Thursday, 12 July 2018

Nothing new


On the matter of the Chequers Plan, this is where we're let down by our media the most. They indulge in the betrayal narrative because it suits their court scribe approach to politics rather than offering serious analysis. Even a basic knowledge of EU trade tells you this plan won't fly.

Yesterday I sat and listened attentively to Liam Fox speaking to the International Trade Committee. My impression of Fox is a man who has mastered the terminology of trade having a vague conceptual grasp of what it means, but has no concept of trade as a system and is especially naive about how these mechanisms interrelate and the ramifications of each deal on the next.

Fox criticises the increase in G20 non tariff barriers. This being the man who insists we leave the single market resulting in masses of NTBs with our nearest and largest single trading partner. Go figure. Then on the Chequers plan I can say with absolute certainty that it has a zero percent chance of being accepted by Brussels.

The common rulebook proposed simply does not exist - so it would need to be a bespoke set of rules based on complex rules which don't work independently of the regulatory system they were designed for. Moreover the single market is not a rule book. It is a system.

But our government seems to think it can define the bare minimum set of rules, disregarding everything it doesn't want oblivious to the fact that the single market is an integrated system to preserve standards integrity. It does not do such deals with those who mix and match.

It also presupposes than that goods can be usefully broken out of the single market stack, while also allowing us the ability to diverge for the sake of third party deals. This is a variation of the Legatum nonsense which Brussels already rules out.

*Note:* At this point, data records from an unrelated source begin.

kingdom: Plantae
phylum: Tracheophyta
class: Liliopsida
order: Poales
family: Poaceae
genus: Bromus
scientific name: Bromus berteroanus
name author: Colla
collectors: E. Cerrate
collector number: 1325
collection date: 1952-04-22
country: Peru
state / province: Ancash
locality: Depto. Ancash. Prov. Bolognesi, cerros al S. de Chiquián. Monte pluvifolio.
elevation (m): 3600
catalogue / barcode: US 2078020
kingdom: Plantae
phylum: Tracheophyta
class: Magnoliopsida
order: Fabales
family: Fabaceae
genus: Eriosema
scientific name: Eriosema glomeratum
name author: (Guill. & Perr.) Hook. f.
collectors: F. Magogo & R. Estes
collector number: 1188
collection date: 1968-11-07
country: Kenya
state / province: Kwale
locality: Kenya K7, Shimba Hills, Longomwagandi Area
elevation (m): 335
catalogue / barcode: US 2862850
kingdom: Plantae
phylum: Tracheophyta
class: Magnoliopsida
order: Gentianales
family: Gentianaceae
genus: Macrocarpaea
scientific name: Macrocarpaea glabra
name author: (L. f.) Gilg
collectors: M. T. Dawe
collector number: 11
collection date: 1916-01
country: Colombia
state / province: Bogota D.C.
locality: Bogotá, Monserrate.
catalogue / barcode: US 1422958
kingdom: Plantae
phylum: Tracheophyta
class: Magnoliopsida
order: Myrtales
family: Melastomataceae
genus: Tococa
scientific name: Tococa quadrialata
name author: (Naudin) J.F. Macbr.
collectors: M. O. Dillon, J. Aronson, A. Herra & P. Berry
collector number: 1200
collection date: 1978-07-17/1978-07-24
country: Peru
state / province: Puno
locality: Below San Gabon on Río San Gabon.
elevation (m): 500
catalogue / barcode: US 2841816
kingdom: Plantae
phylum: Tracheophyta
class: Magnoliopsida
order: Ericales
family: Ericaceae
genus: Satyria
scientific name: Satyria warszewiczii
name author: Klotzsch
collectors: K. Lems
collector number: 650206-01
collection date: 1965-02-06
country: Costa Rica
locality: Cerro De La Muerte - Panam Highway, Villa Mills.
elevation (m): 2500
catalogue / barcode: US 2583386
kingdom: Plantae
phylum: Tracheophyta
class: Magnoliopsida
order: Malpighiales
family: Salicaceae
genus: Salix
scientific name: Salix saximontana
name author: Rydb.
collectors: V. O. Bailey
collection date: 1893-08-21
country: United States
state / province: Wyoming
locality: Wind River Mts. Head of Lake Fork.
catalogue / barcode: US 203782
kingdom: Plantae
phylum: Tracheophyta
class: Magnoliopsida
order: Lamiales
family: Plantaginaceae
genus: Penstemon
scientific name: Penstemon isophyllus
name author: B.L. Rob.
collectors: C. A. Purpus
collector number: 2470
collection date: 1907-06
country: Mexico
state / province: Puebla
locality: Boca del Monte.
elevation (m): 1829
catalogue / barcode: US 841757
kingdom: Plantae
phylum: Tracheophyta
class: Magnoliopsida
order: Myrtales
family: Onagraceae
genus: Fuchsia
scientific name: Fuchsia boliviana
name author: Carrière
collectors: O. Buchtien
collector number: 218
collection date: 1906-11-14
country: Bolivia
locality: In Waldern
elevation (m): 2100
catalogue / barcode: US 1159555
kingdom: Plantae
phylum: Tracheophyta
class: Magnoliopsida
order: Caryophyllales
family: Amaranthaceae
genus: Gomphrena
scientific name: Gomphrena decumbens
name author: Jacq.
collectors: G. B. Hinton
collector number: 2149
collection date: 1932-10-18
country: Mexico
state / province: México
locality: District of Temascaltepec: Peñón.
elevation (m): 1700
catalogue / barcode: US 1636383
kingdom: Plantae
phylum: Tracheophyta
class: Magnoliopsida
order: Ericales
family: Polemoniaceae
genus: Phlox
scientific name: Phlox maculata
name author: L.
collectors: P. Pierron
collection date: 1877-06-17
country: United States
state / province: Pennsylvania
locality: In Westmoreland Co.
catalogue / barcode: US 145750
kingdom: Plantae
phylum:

And this is without even going into the proposed mechanism for dealing with the customs union aspect - which is so completely issue illiterate it's not even worth mentioning. Nobody on either side of the debate thinks it is practical or grounded in reality.

Meanwhile we have Mr Mogg attempting to scupper an NI solution (pictured above) - which to be fair is an abysmal proposal - but it is the one and only legally compatible option. The EU did not propose it for shits and giggles. They simply followed the logic of the system.

So we are wasting an enormous amount of time and political capital, not to mention column inches, churning over total fabrications and delusions, while whittling down the options to just two. No deal or EEA - the latter being the only proposal that could ever have worked.

Myself and the Leave Alliance have been saying this since long before the referendum yet for all the collective efforts of the think tanks and industry associations they have totally failed to grasp the issues, producing total garbage. They can do that because they have prestige.

What we needed was a media capable of understanding the issues and ripping apart not only the politicians but also the self-appointed experts and wonks. But instead we have a pack of court eunuchs lacking any intellectual curiosity or journalistic vitality.

Perhaps now the football is over our media will grudgingly return to matter of importance but for all the value they add they may as well not bother. They will drift from one trivial confrontation to the next learning nothing as they go. This has to get a whole lot worse before it gets better.